Never forget the Ludlow, Colorado, and Veracruz, Mexico, massacres

Cover illustration shows mine worker firing a gun after his wife and children were killed in a massacre at their tent camp by the Colorado National Guard. The Masses Publishing Co., 1914.

Over 20 people were killed by the Colorado National Guard in Ludlow on April 20, 1914, during a coal miners’ strike. Eleven of those murdered were children. They choked to death when the tent above them had been set on fire by soldiers.

The next day, April 21, 1914, the U.S. began a military occupation of Veracruz, Mexico. Hundreds of Mexicans were killed during the invasion.

These two atrocities 110 years ago were committed on behalf of Wall Street banksters who are still running the United States today.

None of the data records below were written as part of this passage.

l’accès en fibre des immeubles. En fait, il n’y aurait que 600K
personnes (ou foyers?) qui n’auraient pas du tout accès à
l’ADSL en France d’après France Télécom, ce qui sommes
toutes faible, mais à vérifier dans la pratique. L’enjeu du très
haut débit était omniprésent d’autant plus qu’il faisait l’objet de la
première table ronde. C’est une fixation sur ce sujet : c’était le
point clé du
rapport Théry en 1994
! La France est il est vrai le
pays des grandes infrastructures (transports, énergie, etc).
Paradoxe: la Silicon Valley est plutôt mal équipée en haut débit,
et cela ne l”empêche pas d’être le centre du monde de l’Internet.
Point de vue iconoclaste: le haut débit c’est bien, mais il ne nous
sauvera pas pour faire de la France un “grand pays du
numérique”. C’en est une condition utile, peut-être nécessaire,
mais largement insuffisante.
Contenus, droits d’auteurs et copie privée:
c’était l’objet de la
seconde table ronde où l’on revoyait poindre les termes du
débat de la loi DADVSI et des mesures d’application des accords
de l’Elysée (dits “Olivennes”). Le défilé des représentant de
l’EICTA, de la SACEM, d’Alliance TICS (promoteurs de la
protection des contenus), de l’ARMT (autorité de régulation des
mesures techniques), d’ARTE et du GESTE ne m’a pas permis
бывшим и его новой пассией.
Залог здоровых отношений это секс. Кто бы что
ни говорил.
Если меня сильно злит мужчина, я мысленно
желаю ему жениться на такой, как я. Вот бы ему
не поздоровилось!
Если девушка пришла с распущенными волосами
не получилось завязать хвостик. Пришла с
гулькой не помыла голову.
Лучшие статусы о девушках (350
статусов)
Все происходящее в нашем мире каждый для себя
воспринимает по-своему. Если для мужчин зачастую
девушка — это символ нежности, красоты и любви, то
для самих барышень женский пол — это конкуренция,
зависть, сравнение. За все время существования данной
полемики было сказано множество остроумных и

Their Pentagon war machine is supplying the bombs and shells that have killed over 14,000 Palestinian children in Gaza.

The coal miners in Colorado were on strike against the Colorado Fuel and Iron Company, which was controlled by the Rockefellers, the world’s first billionaire family and founders of Big Oil.

Nine thousand miners had walked out of the Colorado Fuel and Iron company-owned camps on Sept. 23, 1913. They struck against $1.68-a-day wages.

They revolted against the CF&I company stores, CF&I-controlled schools, and CF&I-censored libraries. Strike leader Louis Tikas, a Greek immigrant, was shot in the back and killed.

The U.S. attack on Veracruz was in response to the Mexican Revolution, which began in 1910. The United States had stolen half of Mexico in the late 1840s to expand slavery.

Thirteen years before the U.S. occupation of Veracruz, Los Angeles oil tycoon Edward Doheny opened his first oil well in Tampico, Mexico. President Woodrow Wilson invaded Mexico to protect the profits of U.S. oil outfits, mining, and railroad companies.

Wilson was a super bigot who segregated government lunchrooms. He had “Birth of a Nation,” a film that glorified the Ku Klux Klan, shown in the White House.

Wilson’s Navy Secretary, Josephus Daniels, helped overthrow Wilmington, North Carolina’s Black elected government in 1898. An estimated 300 Black people were killed.

Every worker needs a rifle

Just as Wilson refused to do anything about lynchings, he did nothing to stop miners and their families from being killed in Colorado. The Ludlow massacre horrified the country.

Victor Berger — the socialist member of Congress from Milwaukee — got up in the House of Representatives and urged every worker to get a rifle. The Cleveland Leader wrote, “The charred bodies of two dozen women and children show that Rockefeller knows how to win!”

Enraged strikers in Colorado attacked mines being operated by strikebreakers. President Wilson sent in U.S. troops to break the strike.

The heroic strike was finally defeated. But, the Colorado Fuel and Iron Company was forced to sign a contract with the United Mine Workers in 1933.

Decades later, New York Gov. Nelson Rockefeller, a grandson of Big Oil founder John D. Rockefeller, had 30 Attica prisoners massacred in 1971.

Poor and working people in Mexico, Palestine, and the United States have the same enemy: the billionaire class whose headquarters is Wall Street.

Always remember the Ludlow, Veracruz, and Attica massacres. Fight like hell for Gaza and all of Palestine.